Activity: What lines of the data below hold the string "بتنظيم"? Copy each one.

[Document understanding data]
BEGIN

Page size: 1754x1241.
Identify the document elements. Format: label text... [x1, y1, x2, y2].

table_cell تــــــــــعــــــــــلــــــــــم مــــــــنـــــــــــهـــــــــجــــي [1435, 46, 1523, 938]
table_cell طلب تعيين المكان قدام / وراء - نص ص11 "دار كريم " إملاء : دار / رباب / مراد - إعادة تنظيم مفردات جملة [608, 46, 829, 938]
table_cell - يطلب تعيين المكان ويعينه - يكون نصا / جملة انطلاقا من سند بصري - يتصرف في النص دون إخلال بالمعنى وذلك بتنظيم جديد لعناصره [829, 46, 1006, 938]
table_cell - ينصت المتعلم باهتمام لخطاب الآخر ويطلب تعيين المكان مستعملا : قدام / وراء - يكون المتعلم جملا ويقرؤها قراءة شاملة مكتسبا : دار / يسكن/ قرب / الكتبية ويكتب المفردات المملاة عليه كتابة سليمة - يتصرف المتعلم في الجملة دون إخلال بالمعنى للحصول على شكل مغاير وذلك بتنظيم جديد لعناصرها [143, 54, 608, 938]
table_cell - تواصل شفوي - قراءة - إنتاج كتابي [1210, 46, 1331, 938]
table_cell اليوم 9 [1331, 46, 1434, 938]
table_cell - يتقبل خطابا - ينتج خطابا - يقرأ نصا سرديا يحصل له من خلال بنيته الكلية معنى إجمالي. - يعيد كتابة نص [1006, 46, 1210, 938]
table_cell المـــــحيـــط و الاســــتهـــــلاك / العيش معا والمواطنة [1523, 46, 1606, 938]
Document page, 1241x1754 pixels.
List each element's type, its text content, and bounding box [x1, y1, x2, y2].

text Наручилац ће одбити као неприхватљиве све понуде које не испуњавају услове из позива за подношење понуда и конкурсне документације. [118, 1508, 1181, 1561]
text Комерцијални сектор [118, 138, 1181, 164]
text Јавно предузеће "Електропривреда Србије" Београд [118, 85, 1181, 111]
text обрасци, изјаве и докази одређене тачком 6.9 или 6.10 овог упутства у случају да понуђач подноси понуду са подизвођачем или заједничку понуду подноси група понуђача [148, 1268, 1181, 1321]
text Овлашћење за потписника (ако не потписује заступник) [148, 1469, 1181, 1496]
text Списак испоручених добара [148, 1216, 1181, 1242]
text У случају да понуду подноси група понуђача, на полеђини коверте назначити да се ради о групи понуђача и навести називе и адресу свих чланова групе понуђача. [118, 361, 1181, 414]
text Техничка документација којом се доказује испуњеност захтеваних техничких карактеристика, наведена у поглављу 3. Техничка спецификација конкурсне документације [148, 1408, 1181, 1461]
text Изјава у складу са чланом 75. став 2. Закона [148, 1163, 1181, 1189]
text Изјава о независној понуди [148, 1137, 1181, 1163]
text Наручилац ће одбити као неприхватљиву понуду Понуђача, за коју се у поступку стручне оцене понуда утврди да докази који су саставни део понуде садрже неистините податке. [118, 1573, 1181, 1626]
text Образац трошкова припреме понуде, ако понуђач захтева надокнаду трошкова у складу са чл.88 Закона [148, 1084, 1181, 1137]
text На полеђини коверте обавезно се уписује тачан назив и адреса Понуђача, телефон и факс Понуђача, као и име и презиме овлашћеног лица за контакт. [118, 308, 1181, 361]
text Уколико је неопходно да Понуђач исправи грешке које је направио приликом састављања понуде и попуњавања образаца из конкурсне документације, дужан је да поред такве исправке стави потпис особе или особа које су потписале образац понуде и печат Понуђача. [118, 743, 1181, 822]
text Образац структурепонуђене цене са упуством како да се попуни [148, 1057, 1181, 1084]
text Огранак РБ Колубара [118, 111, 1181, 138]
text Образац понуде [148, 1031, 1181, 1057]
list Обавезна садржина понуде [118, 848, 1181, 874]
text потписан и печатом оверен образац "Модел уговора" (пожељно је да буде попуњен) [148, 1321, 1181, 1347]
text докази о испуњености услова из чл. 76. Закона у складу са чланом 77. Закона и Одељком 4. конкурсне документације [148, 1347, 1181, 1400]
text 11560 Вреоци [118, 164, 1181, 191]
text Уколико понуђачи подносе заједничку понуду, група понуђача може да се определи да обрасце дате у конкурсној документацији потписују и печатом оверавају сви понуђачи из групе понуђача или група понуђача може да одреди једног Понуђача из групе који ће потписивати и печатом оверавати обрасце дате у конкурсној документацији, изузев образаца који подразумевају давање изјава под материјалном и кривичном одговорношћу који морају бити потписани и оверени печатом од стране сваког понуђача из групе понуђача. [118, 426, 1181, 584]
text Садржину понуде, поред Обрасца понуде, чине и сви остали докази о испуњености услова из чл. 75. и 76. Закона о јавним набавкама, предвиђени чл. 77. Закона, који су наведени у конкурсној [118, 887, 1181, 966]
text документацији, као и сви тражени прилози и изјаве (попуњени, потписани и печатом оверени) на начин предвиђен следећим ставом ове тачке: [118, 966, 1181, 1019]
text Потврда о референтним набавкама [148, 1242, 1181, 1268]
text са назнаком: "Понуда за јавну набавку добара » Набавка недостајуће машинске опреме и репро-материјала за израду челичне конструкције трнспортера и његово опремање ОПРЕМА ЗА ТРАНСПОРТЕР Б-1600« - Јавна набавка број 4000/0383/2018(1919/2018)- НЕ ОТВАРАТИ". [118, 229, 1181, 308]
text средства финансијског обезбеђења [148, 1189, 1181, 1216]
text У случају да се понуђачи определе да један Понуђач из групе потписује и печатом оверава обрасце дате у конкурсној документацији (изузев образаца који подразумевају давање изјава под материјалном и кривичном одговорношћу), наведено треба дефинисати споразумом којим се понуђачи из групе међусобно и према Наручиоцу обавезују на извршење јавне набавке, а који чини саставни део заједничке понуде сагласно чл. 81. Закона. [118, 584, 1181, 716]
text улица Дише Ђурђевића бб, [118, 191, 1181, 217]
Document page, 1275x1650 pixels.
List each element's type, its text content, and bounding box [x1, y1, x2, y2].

END

Task response:
table_cell - يطلب تعيين المكان ويعينه - يكون نصا / جملة انطلاقا من سند بصري - يتصرف في النص دون إخلال بالمعنى وذلك بتنظيم جديد لعناصره [829, 46, 1006, 938]
table_cell - ينصت المتعلم باهتمام لخطاب الآخر ويطلب تعيين المكان مستعملا : قدام / وراء - يكون المتعلم جملا ويقرؤها قراءة شاملة مكتسبا : دار / يسكن/ قرب / الكتبية ويكتب المفردات المملاة عليه كتابة سليمة - يتصرف المتعلم في الجملة دون إخلال بالمعنى للحصول على شكل مغاير وذلك بتنظيم جديد لعناصرها [143, 54, 608, 938]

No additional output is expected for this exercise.